The European Union can only expect Turkey to halt the inflow of migrants if a new bilateral agreement is reached between the two sides, Hungarian Minister of Foreign Affairs and Trade Péter Szijjártó said in Budapest after meeting his Turkish counterpart, Mevlüt Çavuşoğlu.
Szijjártó said that migration pressure on Turkey is also growing, as reported in Hungarian daily Magyar Hirlap.
Intelligence data indicates that there are about 1.5 million internally displaced people in Syria who are making their way to Turkey. At the same time, migration pressure from Pakistan and Afghanistan is also on the rise for Turkey, with the country forced to halt 455,000 migrants at its borders just last year alone.
“Who knows how long the Greeks can hold the border?” Szijjártó asked.
The Hungarian foreign minister said that in this situation the responsibility of the EU has become much more pronounced. Illegal immigration is no longer just a national security and cultural threat, but also has a very real public health hazard because “nowadays unchecked mass migration represents an extreme danger”.

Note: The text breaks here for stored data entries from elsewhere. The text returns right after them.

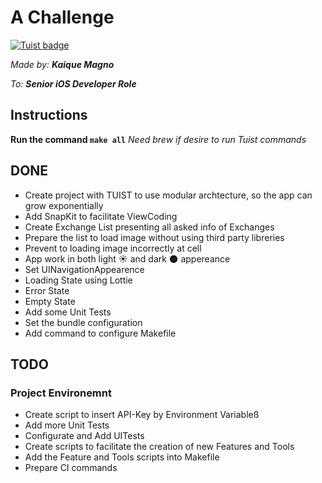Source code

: # A Challenge
[![Tuist badge](https://img.shields.io/badge/Powered%20by-Tuist-blue)](https://tuist.io)

*Made by: **Kaique Magno***

*To: **Senior iOS Developer Role***

## Instructions
**Run the command `make all`**
*Need brew if desire to run Tuist commands*

## DONE
- Create project with TUIST to use modular archtecture, so the app can grow exponentially 
- Add SnapKit to facilitate ViewCoding
- Create Exchange List presenting all asked info of Exchanges
- Prepare the list to load image without using third party libreries
- Prevent to loading image incorrectly at cell
- App work in both light ☀️ and dark 🌑 appereance
- Set UINavigationAppearence
- Loading State using Lottie
- Error State
- Empty State
- Add some Unit Tests
- Set the bundle configuration
- Add command to configure Makefile


## TODO
### Project Environemnt
- Create script to insert API-Key by Environment Variableß
- Add more Unit Tests 
- Configurate and Add UITests
- Create scripts to facilitate the creation of new Features and Tools
- Add the Feature and Tools scripts into Makefile
- Prepare CI commands
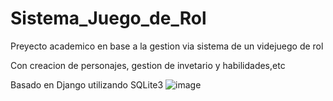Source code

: # Sistema_Juego_de_Rol

Preyecto academico en base a la gestion via sistema de un videjuego de rol 

Con creacion de personajes, gestion de invetario y habilidades,etc

Basado en Django utilizando SQLite3
![image](https://user-images.githubusercontent.com/116565550/205445216-61487579-ebdd-406f-ab7a-2332befc650d.png)
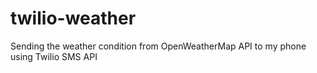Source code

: # twilio-weather
Sending the weather condition from OpenWeatherMap API to my phone using Twilio SMS API
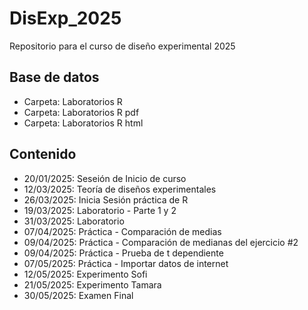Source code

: # DisExp_2025
Repositorio para el curso de diseño experimental 2025
## Base de datos
- Carpeta: Laboratorios R
- Carpeta: Laboratorios R pdf
- Carpeta: Laboratorios R html
## Contenido
- 20/01/2025: Seseión de Inicio de curso
- 12/03/2025: Teoría de diseños experimentales
- 26/03/2025: Inicia Sesión práctica de R
- 19/03/2025: Laboratorio - Parte 1 y 2
- 31/03/2025: Laboratorio
- 07/04/2025: Práctica - Comparación de medias
- 09/04/2025: Práctica - Comparación de medianas del ejercicio #2
- 09/04/2025: Práctica - Prueba de t dependiente
- 07/05/2025: Práctica - Importar datos de internet
- 12/05/2025: Experimento Sofi
- 21/05/2025: Experimento Tamara
- 30/05/2025: Examen Final
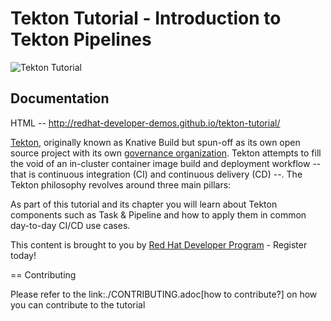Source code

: # Tekton Tutorial - Introduction to Tekton Pipelines

![Tekton Tutorial](https://github.com/redhat-developer-demos/tekton-tutorial/workflows/Tekton%20Tutorial/badge.svg)

## Documentation

HTML -- http://redhat-developer-demos.github.io/tekton-tutorial/

[Tekton](https://github.com/tektoncd/pipeline), originally known as Knative Build but spun-off as its own open source project with its own [governance organization](https://cd.foundation/). Tekton attempts to fill the void of an in-cluster container image build and deployment workflow -- that is continuous integration (CI) and continuous delivery (CD) --. The Tekton philosophy revolves around three main pillars:

As part of this tutorial and its chapter you will learn about Tekton components such as Task & Pipeline and how to apply them in common day-to-day CI/CD use cases.

This content is brought to you by [Red Hat Developer Program](http://developers.redhat.com) - Register today!

== Contributing

Please refer to the link:./CONTRIBUTING.adoc[how to contribute?] on how you can contribute to the tutorial
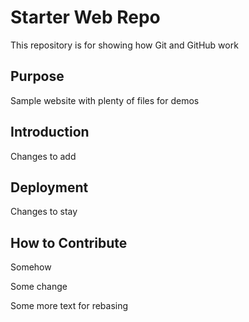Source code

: # Starter Web Repo

This repository is for showing how Git and GitHub work

## Purpose

Sample website with plenty of files for demos

## Introduction
Changes to add

## Deployment
Changes to stay

## How to Contribute

Somehow

Some change

Some more text for rebasing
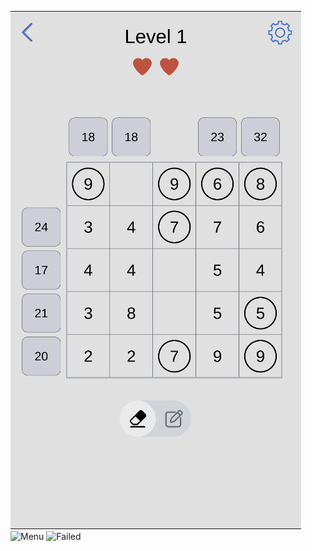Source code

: ![Gameplay](gameplay.png)  
![Menu](/Users/emresezer/Projects/Unity-Projects/sum-of-numbers/main-menu.png)
![Failed](/Users/emresezer/Projects/Unity-Projects/sum-of-numbers/failed.png)
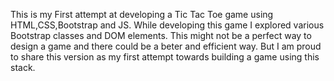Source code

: This is my First attempt at developing a Tic Tac Toe game using HTML,CSS,Bootstrap and JS. While developing this game I explored various Bootstrap classes and DOM elements. This might not be a perfect way to design a game and there could be a beter and efficient way. But I am proud to share this version as my first attempt towards building a game using this stack.
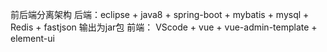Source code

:前后端分离架构
后端：eclipse + java8 + spring-boot + mybatis + mysql + Redis + fastjson 输出为jar包
前端： VScode + vue + vue-admin-template + element-ui
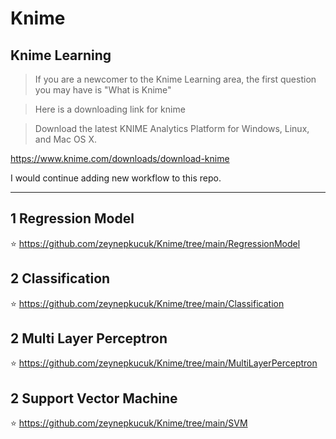 # Knime


## Knime Learning

>If you are a newcomer to the Knime Learning area, the first question you may have is "What is Knime"

>Here is a downloading link for knime 

>Download the latest KNIME Analytics Platform for Windows, Linux, and Mac OS X.

https://www.knime.com/downloads/download-knime 

I would continue adding new workflow to this repo.


---------------------------------------

## 1 Regression Model 

:star: https://github.com/zeynepkucuk/Knime/tree/main/RegressionModel 

## 2 Classification 

:star: https://github.com/zeynepkucuk/Knime/tree/main/Classification 


## 2 Multi Layer Perceptron 

:star: https://github.com/zeynepkucuk/Knime/tree/main/MultiLayerPerceptron

## 2 Support Vector Machine

:star: https://github.com/zeynepkucuk/Knime/tree/main/SVM



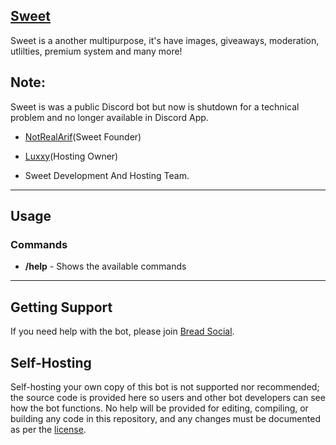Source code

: 
## [Sweet](https://discord.gg/K4jgjyxb)

Sweet is a another multipurpose, it's have images, giveaways, moderation, utlilties, premium system and many more!

## Note:

Sweet is was a public Discord bot but now is shutdown for a technical problem and no longer available in Discord App.

- [NotRealArif](https://github.com/NotRealArif)(Sweet Founder)
- [Luxxy](https://github.com/Luxxy-GF)(Hosting Owner)

- Sweet Development And Hosting Team.
---

## Usage
### Commands  
* **/help** - Shows the available commands
---

## Getting Support
If you need help with the bot, please join [Bread Social](https://discord.gg/K4jgjyxb).

## Self-Hosting
Self-hosting your own copy of this bot is not supported nor recommended; the source code is provided here so users and other bot developers can see how the bot functions. No help will be provided for editing, compiling, or building any code in this repository, and any changes must be documented as per the [license](https://github.com/NotRealArif/Sweet-Discord-Bot/blob/main/LICENSE).
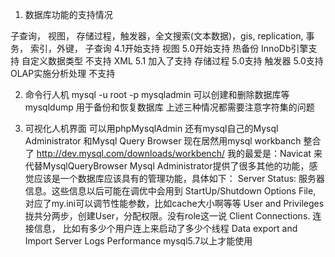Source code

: 1. 数据库功能的支持情况

子查询， 视图， 存储过程，触发器，全文搜索(文本数据)，gis, replication, 事务， 索引，外键，
子查询  4.1开始支持
视图    5.0开始支持
热备份   InnoDb引擎支持
自定义数据类型  不支持
XML  5.1 加入了支持
存储过程  5.0支持
触发器     5.0支持
OLAP实施分析处理   不支持

2. 命令行人机
    mysql -u root -p
    mysqladmin  可以创建和删除数据库等
    mysqldump 用于备份和恢复数据库
    上述三种情况都需要注意字符集的问题

3. 可视化人机界面
    可以用phpMysqlAdmin
    还有mysql自己的Mysql Administrator 和Mysql Query Browser  现在居然用mysql workbanch 整合了
    http://dev.mysql.com/downloads/workbench/
    我的最爱是：Navicat 来代替MysqlQueryBrowser
    Mysql Administrator提供了很多其他的功能，感觉应该是一个数据库应该具有的管理功能，具体如下：
Server Status: 服务器信息。这些信息以后可能在调优中会用到
StartUp/Shutdown
Options File, 对应了my.ini可以调节性能参数，比如cache大小啊等等
User and Privileges 拢共分两步，创建User，分配权限。没有role这一说
Client Connections. 连接信息， 比如有多少个用户连上来启动了多少个线程
Data export and Import
Server Logs
Performance mysql5.7以上才能使用
    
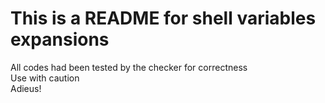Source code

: # This is a README for shell variables expansions
<p>
All codes had been tested by the checker for correctness <br>
Use with caution <br>
Adieus!
</p>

Coronavirus makes the need for migrant deal more pressing
Hungary recently deported 15 Iranian students with coronavirus after they violated the country’s quarantine rules and acted violently towards medical staff.
“We are fighting a two-front war. One front is called migration, and the other one belongs to the coronavirus,” said Hungarian Prime Minister Viktor Orbán.
“We have seen that it was mostly foreigners who brought in the disease, and that it is mostly spreading among foreigners,” Orbán added. “It’s no coincidence that the virus first appeared among Iranians.”
The Hungarian government is attempting to find a way to broker a deal with the Turkish government to stem the flow of migrants into Europe, however, Orbán has previously warned about dealing with Turkey from a position of weakness.
In 2016, Orbán told German economic weekly Wirtschaftswoche that “We are at the mercy of Turkey”. The Hungarian leader pressed for the implementation of better border security to ensure any deal with Turkey on migrants would also leave Europe better able to defend itself.
Hungarian and Turkish diplomats discuss gas pipeline
The other major topic of the two foreign ministers’ meeting was gas supply towards Hungary via the TurkStream gas pipeline, which was inaugurated on Jan. 20 this year. The pipeline — whose main supplier is Russian oil and gas giant Gazprom — transports Russian natural gas to Southeast Europe via Turkey as it crosses the Black Sea, Bulgaria and Serbia.
The extension of the pipeline from Serbia to Hungary is scheduled to begin this summer and be completed in early 2021.
In other news, Çavuşoğlu also promised Szijjártó that his country will issue the export permit for the eight tonnes of textile raw material for face masks a Hungarian company has ordered.